Stored entries:
________

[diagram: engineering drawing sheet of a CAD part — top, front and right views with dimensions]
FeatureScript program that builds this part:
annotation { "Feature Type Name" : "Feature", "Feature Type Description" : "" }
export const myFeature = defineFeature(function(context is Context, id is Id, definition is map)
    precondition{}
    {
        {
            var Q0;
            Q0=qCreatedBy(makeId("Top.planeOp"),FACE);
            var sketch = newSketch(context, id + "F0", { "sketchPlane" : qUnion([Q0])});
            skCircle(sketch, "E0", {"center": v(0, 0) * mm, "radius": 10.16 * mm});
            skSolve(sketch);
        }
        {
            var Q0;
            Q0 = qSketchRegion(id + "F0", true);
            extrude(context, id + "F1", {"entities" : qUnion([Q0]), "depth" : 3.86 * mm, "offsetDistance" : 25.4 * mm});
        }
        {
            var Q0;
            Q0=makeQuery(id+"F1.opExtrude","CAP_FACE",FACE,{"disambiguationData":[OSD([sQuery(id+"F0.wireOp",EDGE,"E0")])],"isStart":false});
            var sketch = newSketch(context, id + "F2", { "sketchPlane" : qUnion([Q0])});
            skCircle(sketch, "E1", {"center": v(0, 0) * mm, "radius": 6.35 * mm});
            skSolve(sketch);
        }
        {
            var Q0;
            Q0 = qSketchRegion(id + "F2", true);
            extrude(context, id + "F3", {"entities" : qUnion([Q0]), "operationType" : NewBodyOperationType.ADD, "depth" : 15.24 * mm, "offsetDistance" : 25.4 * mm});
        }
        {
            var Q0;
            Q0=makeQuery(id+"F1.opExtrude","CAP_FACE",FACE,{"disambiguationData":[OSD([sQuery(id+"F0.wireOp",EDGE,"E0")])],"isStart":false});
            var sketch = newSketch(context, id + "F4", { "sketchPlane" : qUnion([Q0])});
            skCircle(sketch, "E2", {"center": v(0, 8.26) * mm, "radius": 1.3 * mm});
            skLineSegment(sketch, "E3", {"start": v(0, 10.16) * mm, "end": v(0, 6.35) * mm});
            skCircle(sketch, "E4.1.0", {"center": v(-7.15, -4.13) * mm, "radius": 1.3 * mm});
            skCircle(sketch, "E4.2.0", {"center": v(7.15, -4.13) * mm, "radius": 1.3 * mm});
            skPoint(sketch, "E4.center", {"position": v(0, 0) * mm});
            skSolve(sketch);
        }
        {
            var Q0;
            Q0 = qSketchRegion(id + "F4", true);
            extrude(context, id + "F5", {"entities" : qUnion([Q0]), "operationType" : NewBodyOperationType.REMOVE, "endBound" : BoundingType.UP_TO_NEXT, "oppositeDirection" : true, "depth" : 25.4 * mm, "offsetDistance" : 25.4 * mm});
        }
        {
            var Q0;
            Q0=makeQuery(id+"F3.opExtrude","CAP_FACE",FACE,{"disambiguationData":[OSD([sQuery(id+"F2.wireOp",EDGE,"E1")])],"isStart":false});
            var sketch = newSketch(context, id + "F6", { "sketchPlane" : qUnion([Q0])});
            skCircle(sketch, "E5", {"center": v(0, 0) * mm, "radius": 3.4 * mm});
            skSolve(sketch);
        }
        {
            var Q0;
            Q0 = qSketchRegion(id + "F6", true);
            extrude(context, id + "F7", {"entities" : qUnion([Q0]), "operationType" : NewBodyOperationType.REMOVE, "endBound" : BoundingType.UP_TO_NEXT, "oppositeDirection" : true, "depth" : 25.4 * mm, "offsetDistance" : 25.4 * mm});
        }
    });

________

Exercise instructions:
Count the lines of the entries above that contain the string "part", and reply with that number alone.

Solution to this problem:
2